(the last part of my post that got cut off)

Further, a licensing deal could be for one of the company’s non-core programs, and therefore while providing funding for the research budget for the core program(s), it will not diminish the upside potential of the company. This licensing deal should also provide validation that a major pharma will be utilizing Bioasis’ technology to better the pharma’s own drug development efforts. Also, there are many other programs to license in the near and intermediate future to provide further non-dilutive capital and validation of the technology. I refer you to their website or corporate deck for details on their other drug development programs.

Now let’s get back to Bioasis’ lead program xB3™-001. Brain metastases are among the most common form of brain cancer in adults. For example, HER2-positive breast cancer has a high incidence of the cancer spreading from its primary site in the breast to the brain. The prognosis for these brain metastases is often fatal as the resulting brain tumors are largely untreatable because anti-cancer drugs cannot cross the blood-brain barrier at effective levels. xB3™-001 is their own in-house drug development program combining the already FDA approved Herceptin ($7.1B in sales in 2017) breast cancer drug with xB3™ (xB3™ peptide fused to Herceptin antibody). Trastuzumab, sold under the brand name Herceptin among others, was approved for medical use in the United States in 1998.[3] It is on the World Health Organization's List of Essential Medicines, the most effective and safe medicines needed in a health system. This “combined” drug trial is for treating Her2+ breast cancer that has metastasized to the brain. The goal is to get the current standard of care drug (Herceptin) for breast cancer into the brain to attack this brain cancer. Using Herceptin alone does not have efficacy to do this. Of course to do this, the Herceptin has to get across the BBB and that is what the xB3™ component does.

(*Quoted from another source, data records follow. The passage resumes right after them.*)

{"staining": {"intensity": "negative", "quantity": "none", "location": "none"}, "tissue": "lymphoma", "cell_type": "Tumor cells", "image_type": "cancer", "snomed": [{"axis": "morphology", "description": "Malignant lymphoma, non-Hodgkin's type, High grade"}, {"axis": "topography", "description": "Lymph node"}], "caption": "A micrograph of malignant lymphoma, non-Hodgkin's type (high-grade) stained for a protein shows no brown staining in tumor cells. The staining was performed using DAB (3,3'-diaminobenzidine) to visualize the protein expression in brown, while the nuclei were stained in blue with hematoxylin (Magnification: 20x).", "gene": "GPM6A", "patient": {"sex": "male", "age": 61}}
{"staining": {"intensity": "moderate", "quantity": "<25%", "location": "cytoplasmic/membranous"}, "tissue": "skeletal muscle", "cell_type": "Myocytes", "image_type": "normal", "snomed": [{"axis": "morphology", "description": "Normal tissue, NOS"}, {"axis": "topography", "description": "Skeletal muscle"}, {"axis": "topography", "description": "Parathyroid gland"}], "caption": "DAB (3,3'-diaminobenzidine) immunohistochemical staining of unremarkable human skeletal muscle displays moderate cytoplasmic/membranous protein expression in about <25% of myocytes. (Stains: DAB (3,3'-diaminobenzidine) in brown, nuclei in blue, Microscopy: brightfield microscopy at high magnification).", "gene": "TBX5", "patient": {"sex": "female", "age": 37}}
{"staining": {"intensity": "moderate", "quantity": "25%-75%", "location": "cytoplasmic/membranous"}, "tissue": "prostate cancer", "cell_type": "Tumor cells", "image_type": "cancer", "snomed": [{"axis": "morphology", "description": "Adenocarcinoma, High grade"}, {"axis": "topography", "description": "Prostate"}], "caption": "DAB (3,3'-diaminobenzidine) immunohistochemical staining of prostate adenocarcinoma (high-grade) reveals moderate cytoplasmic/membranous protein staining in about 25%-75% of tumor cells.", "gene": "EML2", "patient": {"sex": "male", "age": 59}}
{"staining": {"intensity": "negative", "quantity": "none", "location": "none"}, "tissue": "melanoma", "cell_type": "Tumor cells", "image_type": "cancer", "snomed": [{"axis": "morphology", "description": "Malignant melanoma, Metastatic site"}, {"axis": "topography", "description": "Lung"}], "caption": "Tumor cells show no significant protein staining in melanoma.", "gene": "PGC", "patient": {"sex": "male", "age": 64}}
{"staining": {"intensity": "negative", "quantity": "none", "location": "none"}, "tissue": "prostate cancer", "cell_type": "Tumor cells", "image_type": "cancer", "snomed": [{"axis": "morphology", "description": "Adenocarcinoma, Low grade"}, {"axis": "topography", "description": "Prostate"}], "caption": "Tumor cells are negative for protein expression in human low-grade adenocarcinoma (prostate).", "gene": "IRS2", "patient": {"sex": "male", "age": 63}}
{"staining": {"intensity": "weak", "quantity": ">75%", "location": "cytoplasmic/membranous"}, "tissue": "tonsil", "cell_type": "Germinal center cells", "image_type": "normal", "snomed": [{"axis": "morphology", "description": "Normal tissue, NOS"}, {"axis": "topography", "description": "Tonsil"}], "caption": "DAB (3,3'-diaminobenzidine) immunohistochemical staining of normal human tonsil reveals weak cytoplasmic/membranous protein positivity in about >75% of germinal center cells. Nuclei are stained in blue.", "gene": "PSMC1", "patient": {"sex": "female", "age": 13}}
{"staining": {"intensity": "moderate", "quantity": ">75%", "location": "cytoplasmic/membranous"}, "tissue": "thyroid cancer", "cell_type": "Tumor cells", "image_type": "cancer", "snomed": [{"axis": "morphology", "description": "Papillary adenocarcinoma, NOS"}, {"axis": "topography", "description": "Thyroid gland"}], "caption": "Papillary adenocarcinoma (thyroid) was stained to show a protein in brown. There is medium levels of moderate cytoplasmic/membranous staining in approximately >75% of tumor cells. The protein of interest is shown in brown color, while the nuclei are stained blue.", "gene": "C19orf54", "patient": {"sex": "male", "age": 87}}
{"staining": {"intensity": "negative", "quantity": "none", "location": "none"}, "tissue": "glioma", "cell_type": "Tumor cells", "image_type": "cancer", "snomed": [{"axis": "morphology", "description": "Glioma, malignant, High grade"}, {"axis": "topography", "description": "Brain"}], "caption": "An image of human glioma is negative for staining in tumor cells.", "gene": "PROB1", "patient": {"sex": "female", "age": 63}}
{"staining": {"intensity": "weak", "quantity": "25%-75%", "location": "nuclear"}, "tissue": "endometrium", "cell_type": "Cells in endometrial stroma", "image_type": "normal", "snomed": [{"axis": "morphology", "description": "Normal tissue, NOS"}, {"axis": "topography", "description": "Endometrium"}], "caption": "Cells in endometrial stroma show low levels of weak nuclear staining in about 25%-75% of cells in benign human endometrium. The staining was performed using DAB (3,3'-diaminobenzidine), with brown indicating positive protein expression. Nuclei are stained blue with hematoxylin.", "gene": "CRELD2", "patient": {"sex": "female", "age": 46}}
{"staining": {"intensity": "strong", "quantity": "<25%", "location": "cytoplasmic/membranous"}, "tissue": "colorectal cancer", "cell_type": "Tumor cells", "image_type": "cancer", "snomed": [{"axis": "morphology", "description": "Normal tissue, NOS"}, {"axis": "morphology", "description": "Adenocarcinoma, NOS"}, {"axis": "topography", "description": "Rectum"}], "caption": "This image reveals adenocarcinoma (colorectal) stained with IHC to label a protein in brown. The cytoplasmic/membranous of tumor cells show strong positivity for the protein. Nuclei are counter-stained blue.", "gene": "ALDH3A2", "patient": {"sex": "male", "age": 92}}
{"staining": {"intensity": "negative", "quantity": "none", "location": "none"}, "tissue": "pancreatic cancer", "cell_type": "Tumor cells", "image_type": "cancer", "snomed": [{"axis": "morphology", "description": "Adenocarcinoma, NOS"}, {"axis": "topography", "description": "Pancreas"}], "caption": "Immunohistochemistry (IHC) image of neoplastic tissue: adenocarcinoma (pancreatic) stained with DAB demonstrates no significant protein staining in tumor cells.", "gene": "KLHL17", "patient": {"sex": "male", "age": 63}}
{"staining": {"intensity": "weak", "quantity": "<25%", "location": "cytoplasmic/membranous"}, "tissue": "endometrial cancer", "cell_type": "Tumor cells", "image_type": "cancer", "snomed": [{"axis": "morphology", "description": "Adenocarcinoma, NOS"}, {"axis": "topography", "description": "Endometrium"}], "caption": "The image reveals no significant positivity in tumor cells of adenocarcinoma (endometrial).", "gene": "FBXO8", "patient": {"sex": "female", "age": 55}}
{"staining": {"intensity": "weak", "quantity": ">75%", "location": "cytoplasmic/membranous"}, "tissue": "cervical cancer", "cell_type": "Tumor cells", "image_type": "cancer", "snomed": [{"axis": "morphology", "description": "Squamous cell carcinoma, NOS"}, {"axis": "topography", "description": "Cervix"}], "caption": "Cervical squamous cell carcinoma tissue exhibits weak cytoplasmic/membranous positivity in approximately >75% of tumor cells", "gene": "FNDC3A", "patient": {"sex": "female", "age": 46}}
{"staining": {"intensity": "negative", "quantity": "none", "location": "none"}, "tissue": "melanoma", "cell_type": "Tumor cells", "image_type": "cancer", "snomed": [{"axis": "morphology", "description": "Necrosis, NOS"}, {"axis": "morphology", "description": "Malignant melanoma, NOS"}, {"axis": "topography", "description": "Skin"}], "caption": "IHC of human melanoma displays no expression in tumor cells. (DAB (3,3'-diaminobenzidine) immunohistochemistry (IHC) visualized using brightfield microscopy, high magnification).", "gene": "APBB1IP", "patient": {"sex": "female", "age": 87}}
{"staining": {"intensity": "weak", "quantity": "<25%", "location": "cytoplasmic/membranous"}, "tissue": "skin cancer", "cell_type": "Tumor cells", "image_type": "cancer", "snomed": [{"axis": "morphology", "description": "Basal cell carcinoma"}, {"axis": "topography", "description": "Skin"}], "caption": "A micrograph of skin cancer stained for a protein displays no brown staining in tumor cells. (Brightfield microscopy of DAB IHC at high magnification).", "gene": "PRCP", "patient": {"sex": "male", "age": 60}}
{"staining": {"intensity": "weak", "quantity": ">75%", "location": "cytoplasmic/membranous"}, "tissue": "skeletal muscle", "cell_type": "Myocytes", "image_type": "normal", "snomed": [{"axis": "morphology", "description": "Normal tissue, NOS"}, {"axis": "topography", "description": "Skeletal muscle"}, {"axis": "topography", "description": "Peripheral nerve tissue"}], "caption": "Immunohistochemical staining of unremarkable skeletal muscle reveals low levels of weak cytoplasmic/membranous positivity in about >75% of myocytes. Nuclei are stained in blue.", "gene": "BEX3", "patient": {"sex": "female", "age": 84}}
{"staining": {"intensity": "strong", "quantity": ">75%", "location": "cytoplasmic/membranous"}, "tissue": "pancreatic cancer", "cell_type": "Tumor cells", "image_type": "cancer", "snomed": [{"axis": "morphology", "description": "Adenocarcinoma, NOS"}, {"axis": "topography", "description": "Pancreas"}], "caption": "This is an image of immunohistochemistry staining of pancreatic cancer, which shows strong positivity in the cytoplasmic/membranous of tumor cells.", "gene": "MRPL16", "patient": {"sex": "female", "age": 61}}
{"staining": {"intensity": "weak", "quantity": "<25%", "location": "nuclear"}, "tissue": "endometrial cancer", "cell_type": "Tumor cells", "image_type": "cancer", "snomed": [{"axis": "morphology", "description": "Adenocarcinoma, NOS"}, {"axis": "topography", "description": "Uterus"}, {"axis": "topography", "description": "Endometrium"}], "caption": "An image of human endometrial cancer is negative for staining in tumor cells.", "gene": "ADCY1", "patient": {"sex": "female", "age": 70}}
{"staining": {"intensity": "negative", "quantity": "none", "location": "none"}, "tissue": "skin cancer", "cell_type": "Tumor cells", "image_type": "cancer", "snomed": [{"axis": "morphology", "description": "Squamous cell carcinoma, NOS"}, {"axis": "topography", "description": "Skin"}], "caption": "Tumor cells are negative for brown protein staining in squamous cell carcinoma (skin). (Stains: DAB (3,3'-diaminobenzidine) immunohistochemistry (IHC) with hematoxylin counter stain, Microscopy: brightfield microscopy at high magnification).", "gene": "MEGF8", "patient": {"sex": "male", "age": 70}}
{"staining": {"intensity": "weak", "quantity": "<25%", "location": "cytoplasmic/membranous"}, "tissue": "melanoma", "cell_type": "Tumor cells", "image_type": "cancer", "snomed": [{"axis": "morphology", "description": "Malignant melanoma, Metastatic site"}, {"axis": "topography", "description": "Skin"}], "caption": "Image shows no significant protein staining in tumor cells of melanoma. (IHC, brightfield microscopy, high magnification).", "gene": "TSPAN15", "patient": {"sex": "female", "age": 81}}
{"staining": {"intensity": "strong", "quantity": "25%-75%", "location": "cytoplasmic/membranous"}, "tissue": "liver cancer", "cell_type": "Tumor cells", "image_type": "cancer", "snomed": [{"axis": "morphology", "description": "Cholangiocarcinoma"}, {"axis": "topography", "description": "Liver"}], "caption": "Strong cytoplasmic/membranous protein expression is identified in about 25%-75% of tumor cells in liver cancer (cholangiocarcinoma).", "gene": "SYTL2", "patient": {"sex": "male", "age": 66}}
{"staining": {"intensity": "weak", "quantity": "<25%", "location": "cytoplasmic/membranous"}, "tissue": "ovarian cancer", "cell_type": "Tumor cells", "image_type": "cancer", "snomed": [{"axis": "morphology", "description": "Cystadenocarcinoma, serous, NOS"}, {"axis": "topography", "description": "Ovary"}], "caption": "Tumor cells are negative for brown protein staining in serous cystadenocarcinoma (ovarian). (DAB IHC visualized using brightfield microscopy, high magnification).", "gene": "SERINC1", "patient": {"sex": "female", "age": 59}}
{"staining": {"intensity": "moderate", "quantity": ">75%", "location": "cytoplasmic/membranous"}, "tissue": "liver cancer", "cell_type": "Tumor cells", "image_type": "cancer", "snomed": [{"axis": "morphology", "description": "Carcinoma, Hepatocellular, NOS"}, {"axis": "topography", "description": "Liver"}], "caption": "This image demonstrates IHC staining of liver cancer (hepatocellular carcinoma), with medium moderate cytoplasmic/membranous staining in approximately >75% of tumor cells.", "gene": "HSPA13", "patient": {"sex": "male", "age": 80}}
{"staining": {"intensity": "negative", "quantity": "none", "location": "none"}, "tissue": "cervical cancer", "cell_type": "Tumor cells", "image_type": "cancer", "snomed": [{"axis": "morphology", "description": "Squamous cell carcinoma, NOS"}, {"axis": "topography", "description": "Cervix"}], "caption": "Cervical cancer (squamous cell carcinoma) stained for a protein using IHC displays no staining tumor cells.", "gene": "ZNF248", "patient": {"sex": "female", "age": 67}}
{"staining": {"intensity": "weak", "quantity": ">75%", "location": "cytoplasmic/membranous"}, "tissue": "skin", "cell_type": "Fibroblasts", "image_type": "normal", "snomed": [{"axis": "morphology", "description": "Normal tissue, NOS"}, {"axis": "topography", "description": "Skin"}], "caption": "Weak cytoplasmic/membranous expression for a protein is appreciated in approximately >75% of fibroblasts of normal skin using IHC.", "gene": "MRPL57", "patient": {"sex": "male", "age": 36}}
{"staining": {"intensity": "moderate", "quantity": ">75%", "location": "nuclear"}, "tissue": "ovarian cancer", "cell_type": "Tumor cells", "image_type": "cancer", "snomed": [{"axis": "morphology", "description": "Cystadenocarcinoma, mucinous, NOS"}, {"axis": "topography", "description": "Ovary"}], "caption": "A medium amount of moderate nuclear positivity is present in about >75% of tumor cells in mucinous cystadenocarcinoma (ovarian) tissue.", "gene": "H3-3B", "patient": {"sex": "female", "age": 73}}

Bioasis plans to start a phase 1b/2a trial with xB3™-001. The trial's patients will be very sick people. It is unethical to do only the usual phase 1 dosing and safety testing with them. They must actually be treated for efficacy. A lot of people will be watching this trial. They most certainly will start watching if phase 1b/2a is successful. No company that can effectively treat brain tumours in this phase is likely to remain a microcap for long. And if meetings with the FDA, post this phase, indicate that a larger phase 2 will be designed to facilitate an FDA decision to grant breakthrough status to xB3™-001, then the investing public might begin to realize that xB3™-001 could be approved for commercial release without going through a long and costly phase 3 and that post phase 2 it could be a player for billions in annual revenue.

Hopefully you’ll find this biotech as interesting as I do and that provided they get some additional funding, that the science foundation built over the past decade of its existence, will allow this small company to finally showcase that their xB3 Platform can be used to create an unlimited number of patented therapeutics for the treatment of many currently untreatable brain and other CNS diseases.